I didn’t move. None of us did.
And then I got out, said nothing and slammed the door behind me.
I was very aware of the existence of her folder when I got to my room.
I could just check it. Know everything. I could help, maybe. If I knew – maybe I could finish whatever Dad had started. I could do something. I was so sick of being left in the dark when I felt that June knew everything humanly possible to know about me. What could be in there that she was hiding? What was so important? What was so terrible?
And then something occurred to me.
First as a little almost-joke. A jab to my stomach. Something silly, horrible, pinching myself just to see if it would hurt.
Maybe it had been June.
Ha.
I had trusted her almost instantaneously, after all. I had never even considered it.
Ha, ha. Imagine that.
But then the thought morphed into something real. Bea had refused to acknowledge me. Because she felt guilty. And the messages had stopped. But June, growing cold … Maybe she felt guilty.
Something happened between her and my dad. Something happened. What happened? What did that mean?
What would it say?
So many times I’d envisioned Anonymous typing out the messages, leaving the book, breaking in; I’d watched their hands as they cut Dad’s brakes then I’d followed the arm up to the face but there was never anything there. A clean, flabby surface where the guilty party should have been.
And now the face was June’s.
No. That didn’t make any sense at all.
It might have been more innocent than that. Who was I kidding? It probably was. It had to be.
Suddenly, I wasn’t sure I wanted to open the folder any more.
I wasn’t sure I even wanted to remember it existed.
I tried to ground myself, but I had nothing to hold on to and the wave swept over my head and dragged me out into a sea of ink.
Dad. Dead Dad. Dead Dad for no reason, no point, no purpose. Fuck domino effects. Fuck everything happens for a reason. Fuck it, fuck it, absolutely fuck all of it to hell.
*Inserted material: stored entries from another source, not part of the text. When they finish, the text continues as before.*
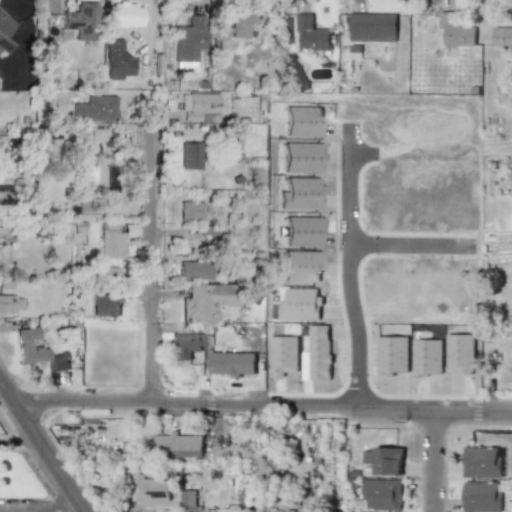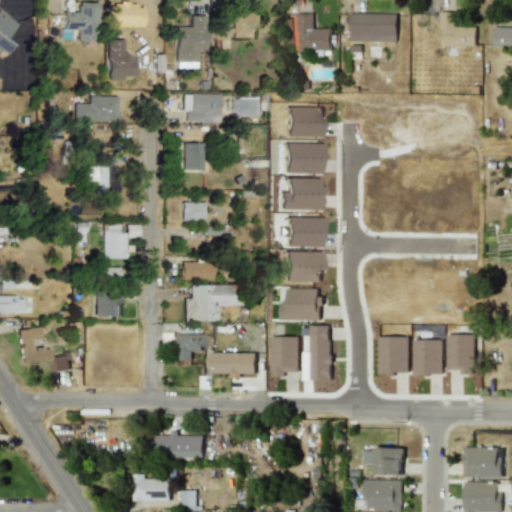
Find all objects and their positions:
building: (118, 12)
building: (118, 12)
building: (79, 20)
building: (80, 21)
building: (235, 26)
building: (235, 26)
building: (372, 26)
building: (373, 27)
building: (455, 30)
building: (455, 31)
building: (4, 32)
building: (4, 33)
building: (308, 33)
building: (308, 34)
building: (502, 36)
building: (502, 36)
building: (188, 39)
building: (189, 39)
building: (115, 60)
building: (116, 61)
building: (198, 107)
building: (94, 108)
building: (199, 108)
building: (95, 109)
building: (301, 120)
building: (302, 121)
building: (189, 155)
building: (189, 155)
building: (300, 156)
building: (300, 158)
building: (99, 173)
building: (99, 173)
building: (299, 194)
building: (300, 194)
building: (190, 211)
building: (190, 211)
building: (300, 229)
building: (302, 232)
road: (379, 233)
building: (113, 238)
building: (113, 239)
road: (410, 245)
road: (149, 251)
road: (347, 264)
building: (299, 266)
building: (301, 266)
building: (193, 270)
building: (194, 270)
building: (105, 271)
building: (106, 272)
building: (379, 280)
road: (337, 294)
building: (205, 300)
building: (205, 301)
building: (105, 303)
building: (106, 303)
building: (10, 304)
building: (10, 304)
building: (300, 304)
building: (301, 304)
road: (365, 323)
building: (187, 345)
building: (187, 345)
building: (28, 346)
building: (29, 346)
building: (320, 352)
building: (320, 353)
building: (283, 354)
building: (284, 355)
building: (58, 362)
building: (58, 362)
building: (232, 362)
building: (232, 363)
road: (260, 404)
building: (176, 445)
building: (177, 445)
road: (41, 449)
building: (384, 459)
road: (436, 459)
building: (384, 460)
building: (481, 462)
building: (481, 462)
building: (149, 488)
building: (150, 488)
building: (381, 493)
building: (382, 494)
building: (481, 496)
building: (482, 497)
building: (187, 498)
building: (188, 499)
I sobbed quietly into my hands so Mom wouldn’t hear, and prayed for the first time since I was eight in Sunday school. That this could be solved. That this all could end. Dad. Mom. Olivia. Leo. June. Me. Let’s all melt. Let’s all liquefy. Let’s all forget any of this ever happened.
Chapter 13
I rode my bike to and from school for the rest of the week, sort of begrudgingly; it was only the end of March so it wasn’t even like it was that warm, and the vestiges of cold seemed to sting even worse than usual, because June had forced them upon me and I wasn’t sure what I’d done to deserve it. I was spoiled; this time the year before I would have happily ridden all the way through winter without complaint, but now I was rotten with the sense that I was owed something more than what I was receiving.
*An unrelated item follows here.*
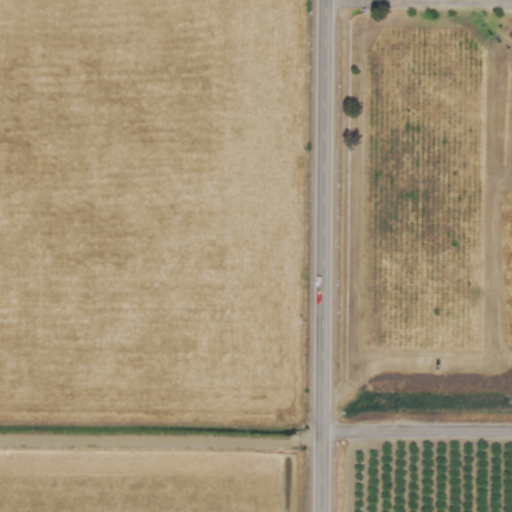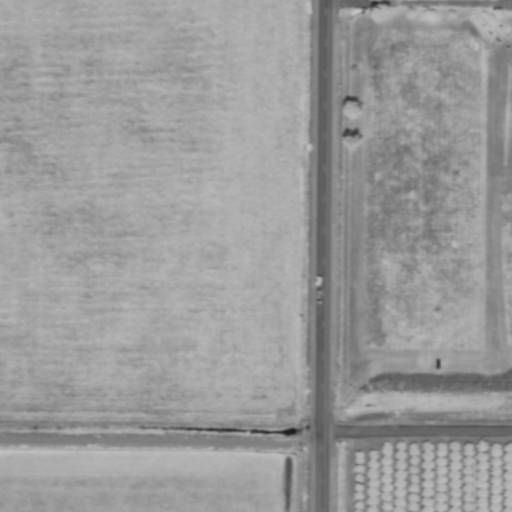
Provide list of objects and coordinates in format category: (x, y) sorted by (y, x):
road: (414, 0)
road: (318, 255)
road: (415, 434)
road: (159, 445)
And that sense, even more so, was amplified when Olivia knocked on my door for the fourth time in two weeks; something this time compelled me to answer instead of getting Mom to say I wasn’t feeling well.
It was the Wednesday before Spring Fling and she was standing on my doorstep in her pyjamas. Seeing her here felt odd, like she was somewhere she wasn’t supposed to be.
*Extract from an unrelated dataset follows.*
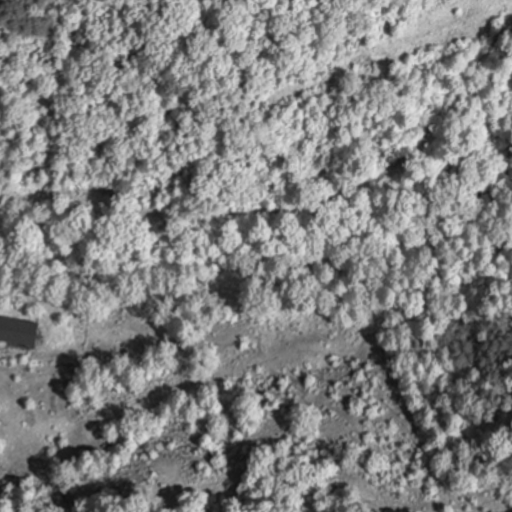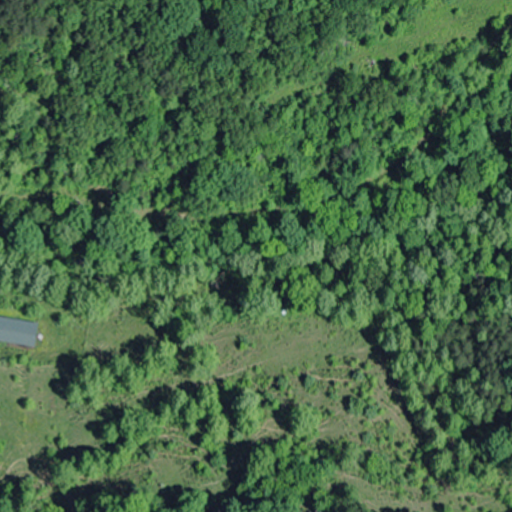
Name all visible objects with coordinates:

We exchanged pleasantries.
‘So,’ she said, ‘how are things?’
Was this an interrogation? I felt the urge to flee, but I was tied down. ‘Yeah. Things are – they’re OK.’
‘How’s June?’
‘June’s … fine.’
‘Good.’ Olivia shuffled her slippered feet. ‘Would you like to ask what I’ve been up to?’
Ah. This was going well. I could practically hear the creak of my fingernails being pulled. ‘Sorry. What have you been up to?’
‘Well, opening night is in two weeks, so I’ve been pretty busy with that.’
I blinked.
‘For … the spring musical. Guys and Dolls. Did you not even know what –’
‘Liv, I’m sorry – what are you doing here?’
She scoffed. ‘Oh. OK. We’re just getting right into it, I guess.’
‘No, it’s just that it’s late, and –’
‘Sure. It’s late. Sorry to keep you from preparing to go to bed at, what, 4 a.m.?’ I went to speak, but she stopped me. ‘Come on. Your bedroom lights are always on.
I didn’t say anything.
‘I just wanted to know what you were doing for Spring Fling.’